Just idea to consider, not any requirement.
Ok, so this is part of our "slicing" operation, and thus required.
Maybe how slicing works is not clear.
Lets say that we have a workload on AIC100 that can identify a license
plate in a picture (aka lprnet). Lets assume this workload only needs
the RGB values of a RGBA file (a "jpeg" we are processing).
Userspace allocates a BO to hold the entire file. A quarter of the file
is R values, a quarter is G values, etc. For simplicity, lets assume
the R values are all sequentially listed, then the G values, then the B
values, finally the A values. When we allocate the BO, we map it once.
If we have an IOMMU, this optimizes the IOMMU mappings. BOs can be
quite large. We have some test workloads based on real world workloads
where each BO is 16-32M in size, and there are multiple BOs. I don't
want to map a 32M BO N duplicate times in the IOMMU.
So, now userspace slices the BO. It tells us we need to transfer the
RGB values (the first 75% of the BO), but not the A values.

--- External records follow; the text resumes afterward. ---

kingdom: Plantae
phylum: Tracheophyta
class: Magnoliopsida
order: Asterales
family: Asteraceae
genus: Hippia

So, we
create a copy of the mapped SG and edit it to represent this transfer,
which is a subset of the entire BO. Using the slice information and the
mapping information, we construct the DMA engine commands that can be
used to transfer the relevant portions of the BO to the device.
It sounds like you are suggesting, lets flip this around. Don't map the
entire BO once. Instead, wait for the slice info from userspace,
construct a sg list based on the parts of the BO for the slice, and map
that. Then the driver gets a mapped SG it can just use. The issue I
see with that is slices can overlap. You can transfer the same part of
a BO multiple times. Maybe lprnet has multiple threads on AIC100 where
thread A consumes R data, thread B consumes R and G data, and thread C
consumes B data. We need to transfer the R data twice to different
device locations so that threads A and B can consume the R data
independently.
If we map per slice, we are going to map the R part of the BO twice in
the IOMMU. Is that valid? It feels possible that there exists some
IOMMU implementation that won't allow multiple IOVAs to map to the same
DDR PA because that is weird and the implementer thinks its a software
bug. I don't want to run into that. Assuming it is valid, that is
multiple mappings in the IOMMU TLB which could have been a single
mapping. We are wasting IOMMU resources.
There are some ARM systems we support with limited IOVA space in the
IOMMU, and we've had some issues with exhausting that space. The
current implementation is influenced by those experiences.
I appreciate the outsider perspective (here and elsewhere).
Re-evaluating some of these things is resulting in improvements.
-Jeff